Cette technologie est déjà utilisée dans tous les pays du monde, y compris le nôtre, sur des échelles variées. En effet, si elle est à l’état embryonnaire dans notre pays, dans les pays dits développés, son utilisation est assez répandue. Dans certains pays comme les Etats Unis, toutes les transactions, même les plus petites, se font désormais avec la carte de crédit ou bancaire. L’application de cette technologie à la lutte contre la corruption dans notre pays n’aura donc aucun impact négatif sur nos échanges commerciaux avec les autres pays.

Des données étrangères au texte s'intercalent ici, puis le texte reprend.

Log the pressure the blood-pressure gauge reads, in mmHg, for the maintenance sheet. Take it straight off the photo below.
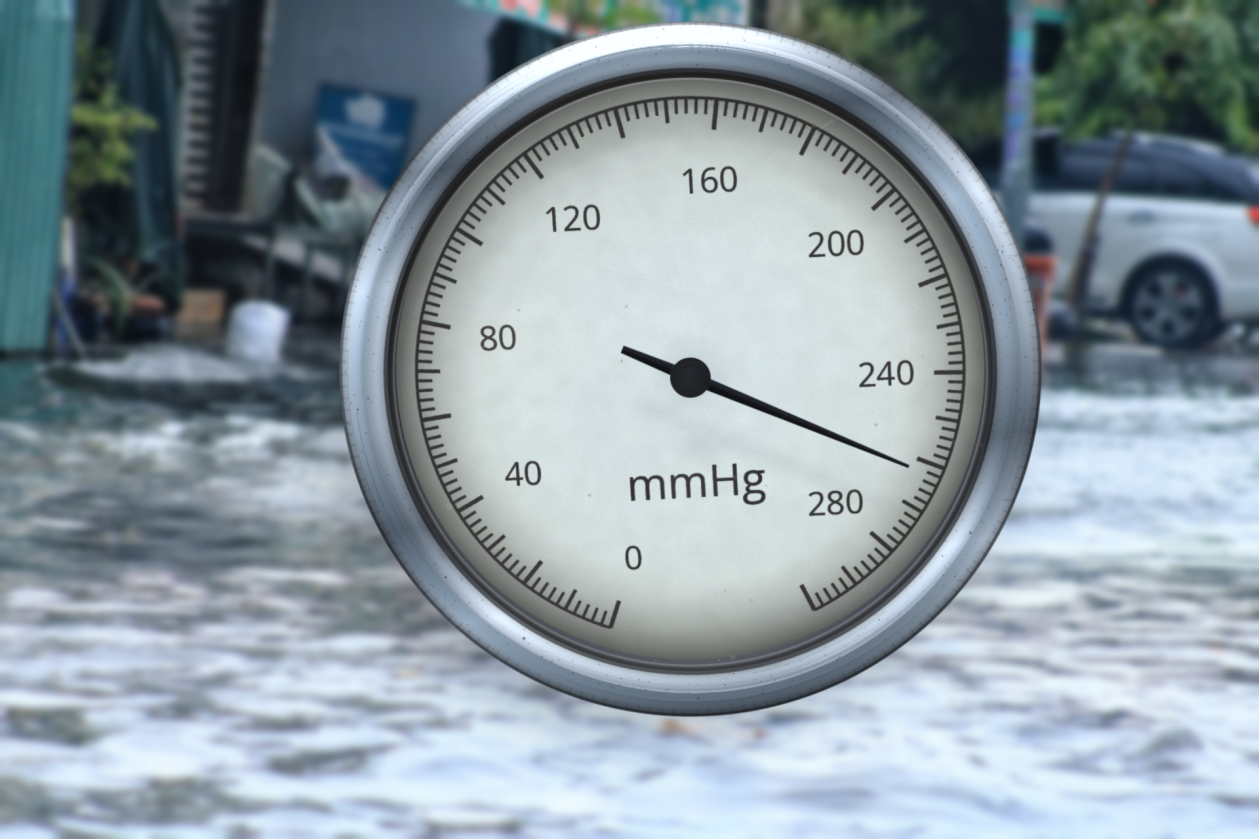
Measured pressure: 262 mmHg
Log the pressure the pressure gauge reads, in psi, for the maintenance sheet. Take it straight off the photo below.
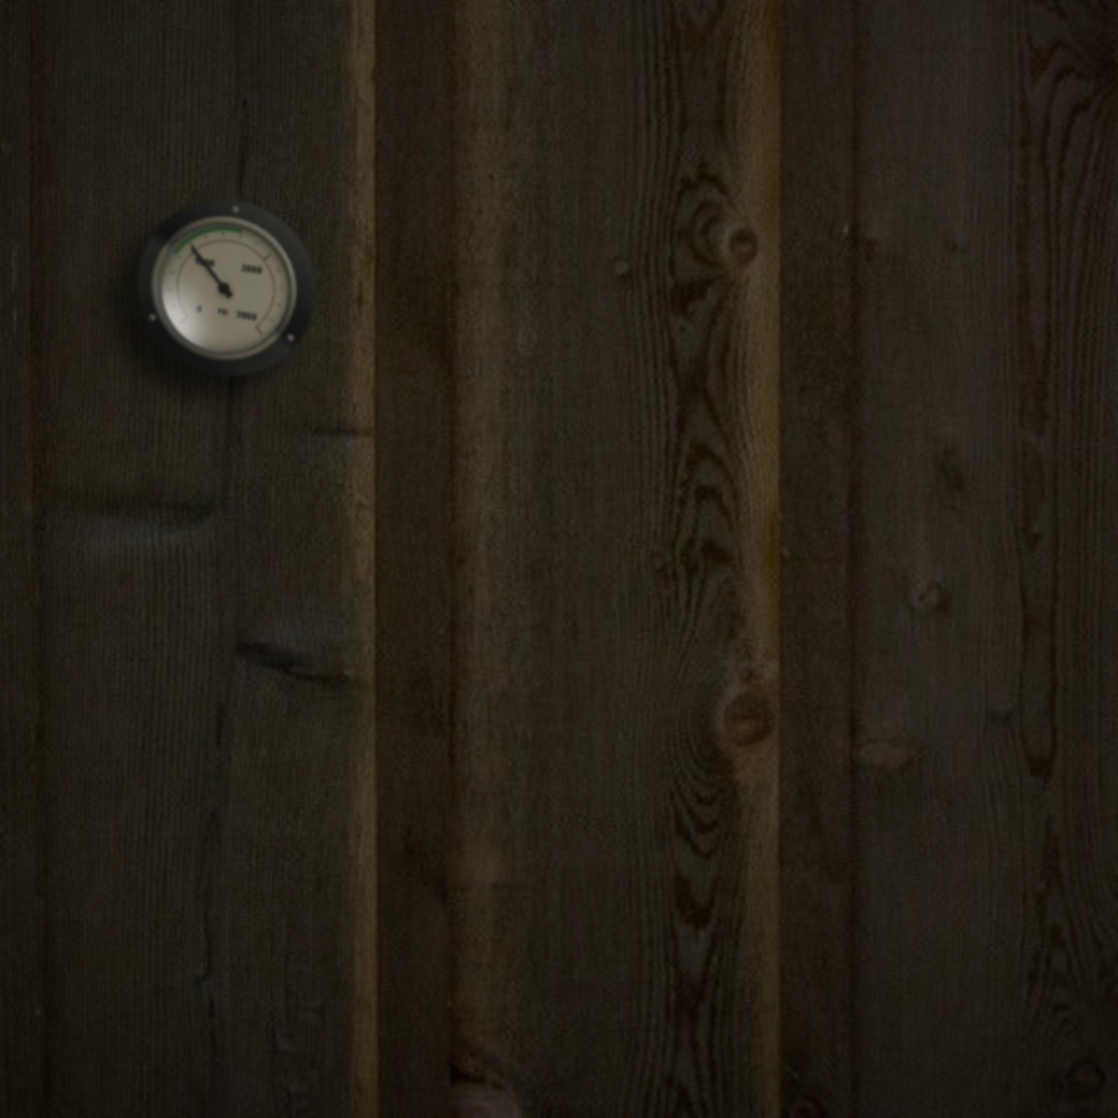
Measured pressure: 1000 psi
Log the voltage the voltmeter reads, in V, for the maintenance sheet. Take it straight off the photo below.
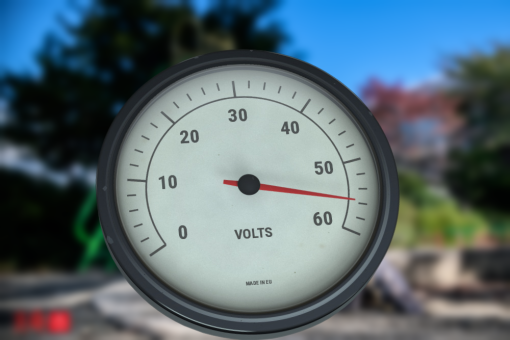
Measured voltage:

Par contre, un tel système nous permettra de choisir ce que nous importons et à quel coût, ce qui protègera notre industrie naissante et réduira substantiellement le coût des produits importés et donc, de la vie. Parallèlement à la réduction du coût de la vie, l’augmentation substantielle des revenus de l’Etat et des entreprises grâce à l’utilisation intelligente de la monétique permettra d’envisager une revalorisation des salaires afin de rendre cette mini révolution supportable par les populations.
A terme, l’application intelligente de cette technologie débarrassera notre pays du vol, de la corruption et de tous les crimes d’argent, toute transaction monétaire cessant d’être possible entre le corrupteur et le corrompu et pour les criminels. Mais le changement le plus positif se ressentira dans la nouvelle attitude et le nouveau comportement de nos cadres qui, une fois débarrassés de la compétition malsaine pour l’accumulation illicite de l’argent sale de l’aide au développement, pourront s’atteler à l’œuvre de construction nationale. C’est pour cette raison que je suis de ceux qui pensent que la future monnaie de la Cédéao doit être électronique.
Un tel projet nécessitera un investissement initial massif coûteux dans la technologie de la monétique, mais rentable à long terme. En effet, la vulgarisation de la monétique débarrassera nos pays de l’obligation de remplacer régulièrement l’argent en papier, qui s’use après un certain temps, un processus coûteux à chaque fois; de tous les crimes d’argent, et du casse-tête permanent de la gestion de l’argent liquide. Nos Etats pourront dès lors concentrer tous leurs efforts sur les questions de développement réel.
En fait, le seul obstacle à un Mali et plus généralement à un monde sans cash est l’instinct primaire de l’homme et son effroi devant la perspective d’un monde débarrassé de la corruption et du crime. Au lieu d’envoyer des soldats à sa frontière sud avec des armes pour harceler des gens ordinaires désireux d’avoir une vie meilleure, loin de la corruption et du crime, M. Trump serait mieux inspiré d’aider les pays de ces paisibles citoyens du monde à vulgariser l’application de la technologie de la monétique à la lutte contre la corruption.
Le changement dans la gestion des affaires publiques qui en résulterait fixerait définitivement toutes les caravanes de demandeurs d’asile qu’il espère refouler à la frontière sud de son pays chez elles.